Speak your mind, but watch your mouth: complaints in CouchSurfing references.

This paper deals with strategies for verbal complaints used by L2 and L1 speakers of English, and their comparative success. The analysis of complaints is conducted on the material of user references on the website CouchSurfing (CS), a platform for travellers who stay in each other’s houses and subsequently leave an honest reference about their experience for future ‘couchsurfers’. Opposed to other forms of online interaction, the producers of the collected data have therefore met personally before leaving their complaint on the CS system.

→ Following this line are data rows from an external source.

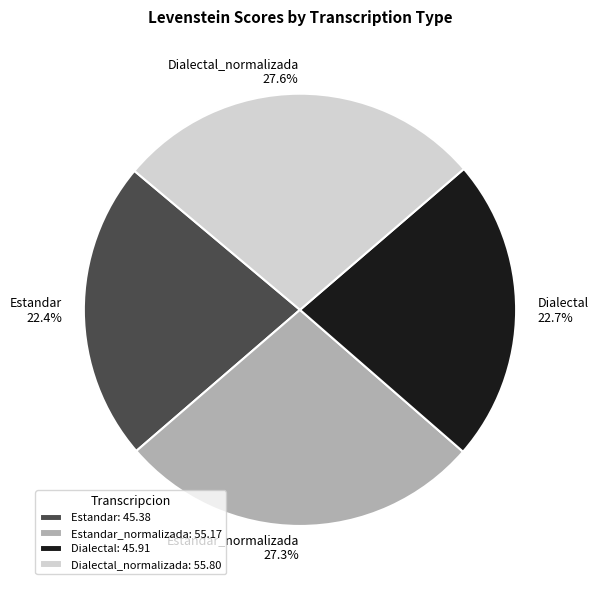

To the nearest percent, what is the average slice percentage?

25%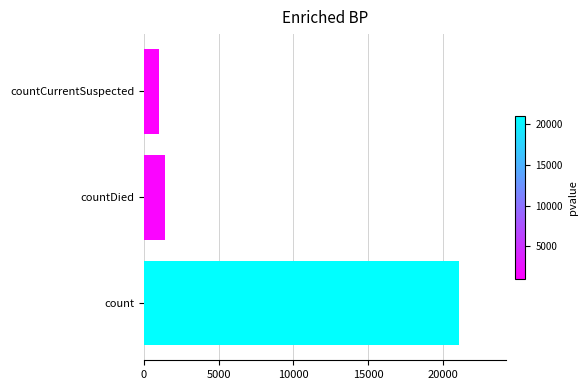

What is the smallest value displayed?

1006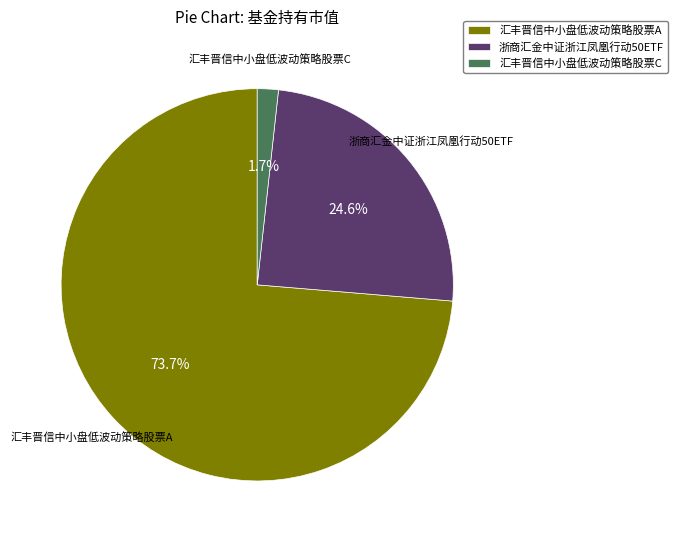

What percentage is the 汇丰晋信中小盘低波动策略股票A slice, to the nearest percent?

74%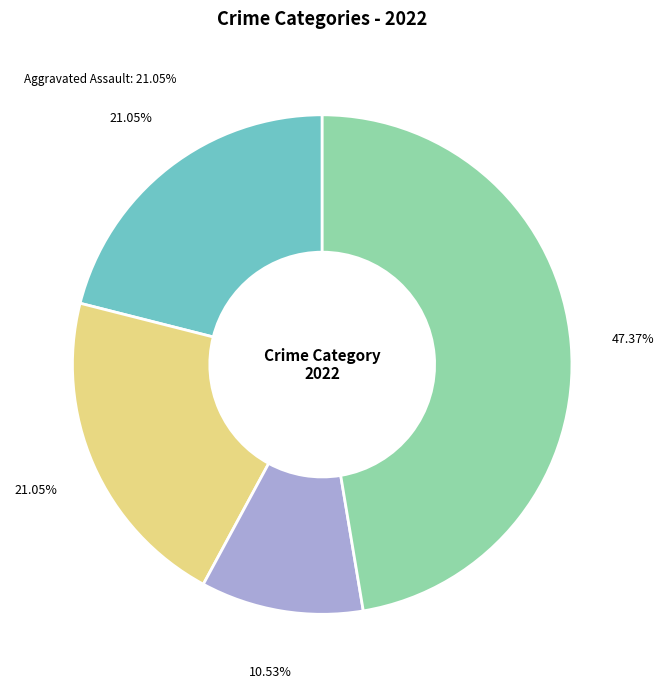

True or false: Aggravated Battery accounts for 21% of the total.

True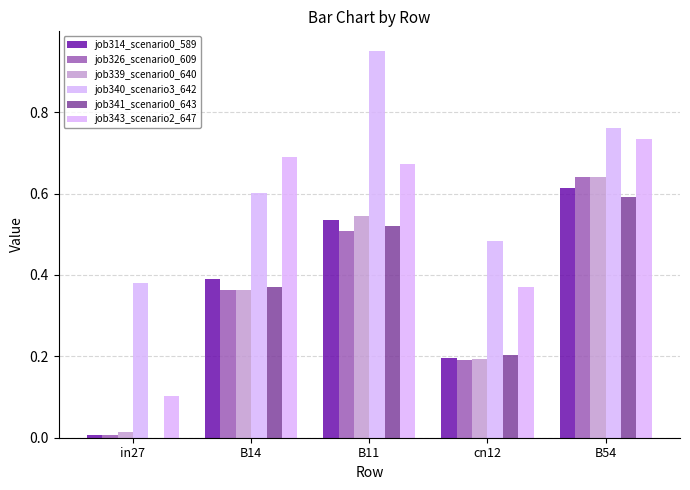

How many data points does each series have?

5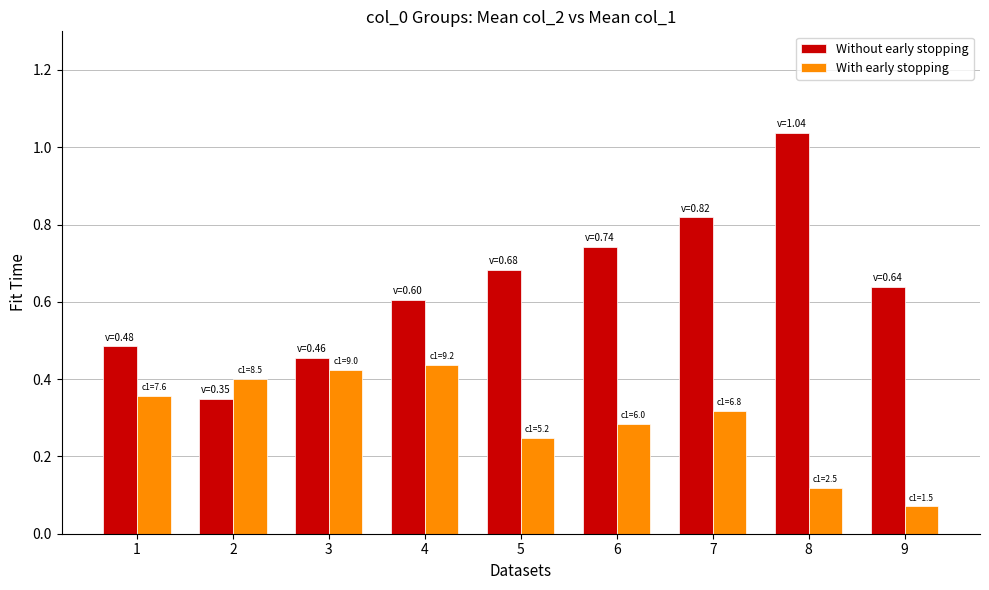

Rank the categories by Without early stopping value from lowest to highest.

2, 3, 1, 4, 9, 5, 6, 7, 8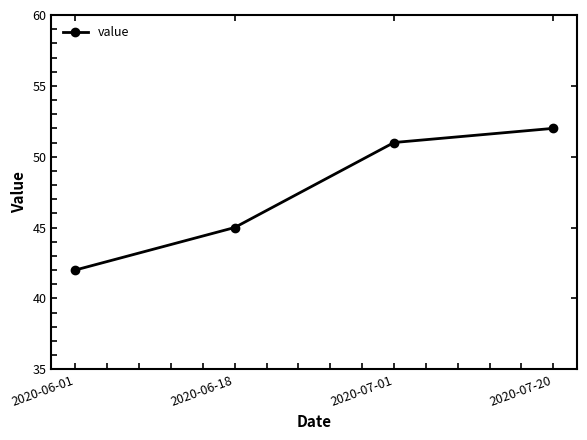

Between 2020-06-01 and 2020-07-20, which is larger?

2020-07-20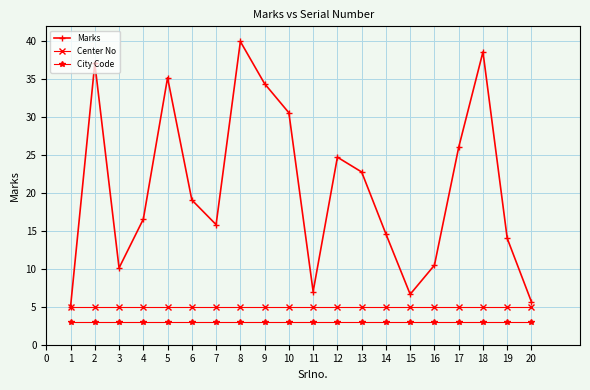

Count the number of categories in the chart.

20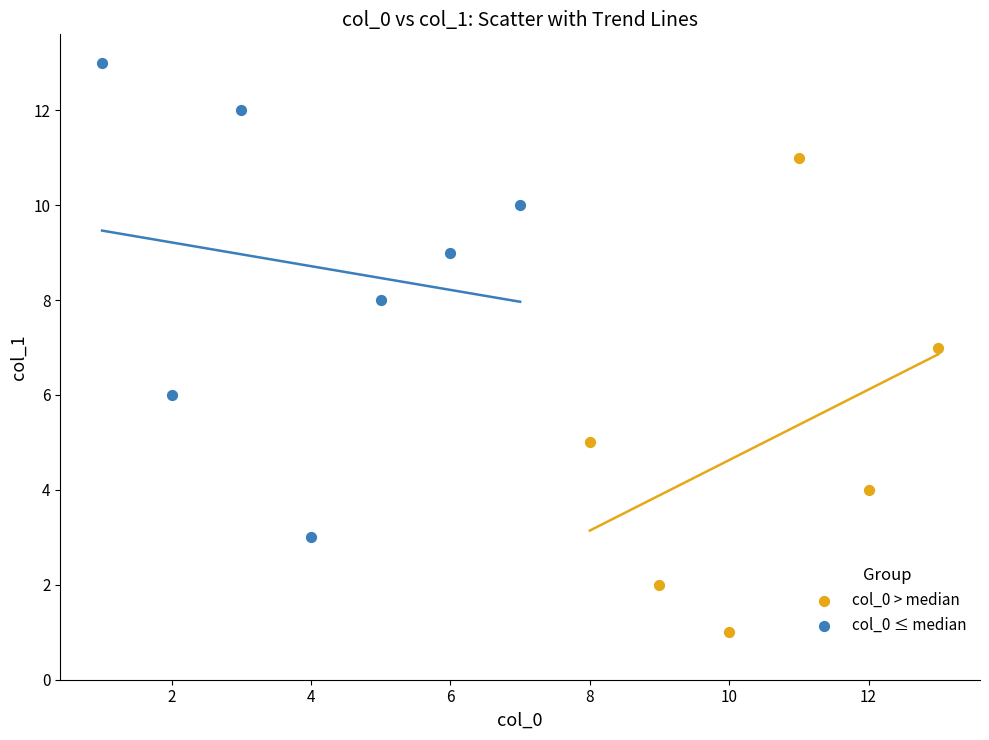

Which series reaches the maximum Y coordinate?

col_0 ≤ median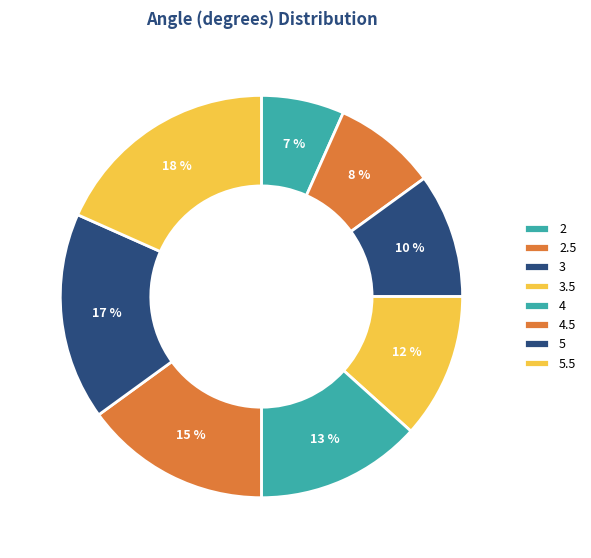

To the nearest percent, what portion does 2 represent?

7%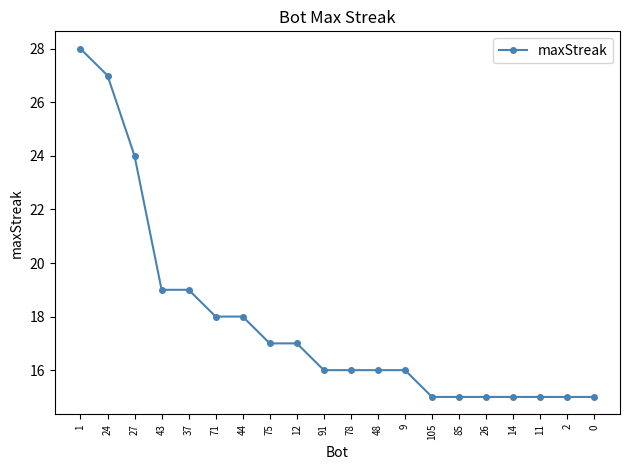

Is it true that the value at 85 is 22?

False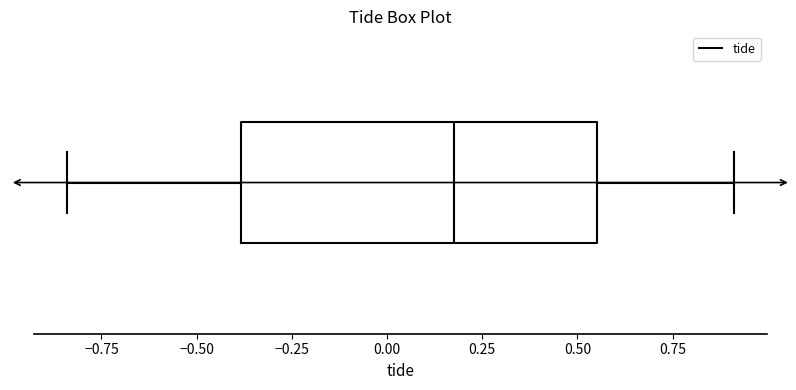

Read this box plot against the x-axis: the position of the median line, the range covered by the box, and the ends of both whiskers. The values are not printed on the chart, so give them approximately, as read against the axis.

median 0.20, box -0.40 to 0.55, whiskers -0.85 to 0.90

Although complaints have been discussed in various types of spoken discourse and computer-mediated communication, there is little empirical evidence on complaints based on informal or ordinary interaction outside of hospitality industry and service encounters. In addition, the analysis of an extremely important facet of the speech act of complaint - its perlocutionary force, has proven to be notoriously difficult in the absence of feedback from the addressee. The CS material allows to overcome this constraint by providing three extra dimensions of study: 1) rich demographic information about participants; 2) elicited response to every complaint, as the format of CS reference presupposes bilateral feedback; 3) metadiscursive comments by the complainer, i.e. the author’s own judgement about the degree of face-threat, expressed in the marking of the reference as negative/positive/neutral. It appears that success of complaints (i.e. elicitation of non-face-threatening response or an apology) depends less on internal modification and more on complaint perspective. Most negative responses to L2 speakers’ complaints were caused by their exclusive focus on complaint modification with hedges and modality markers. Thus, the study once again makes the case for the integration of pragmatic perspective into the EFL study, i.a. training learners in defocalizing reference in their complaints, as a prerequisite for successful communication in English.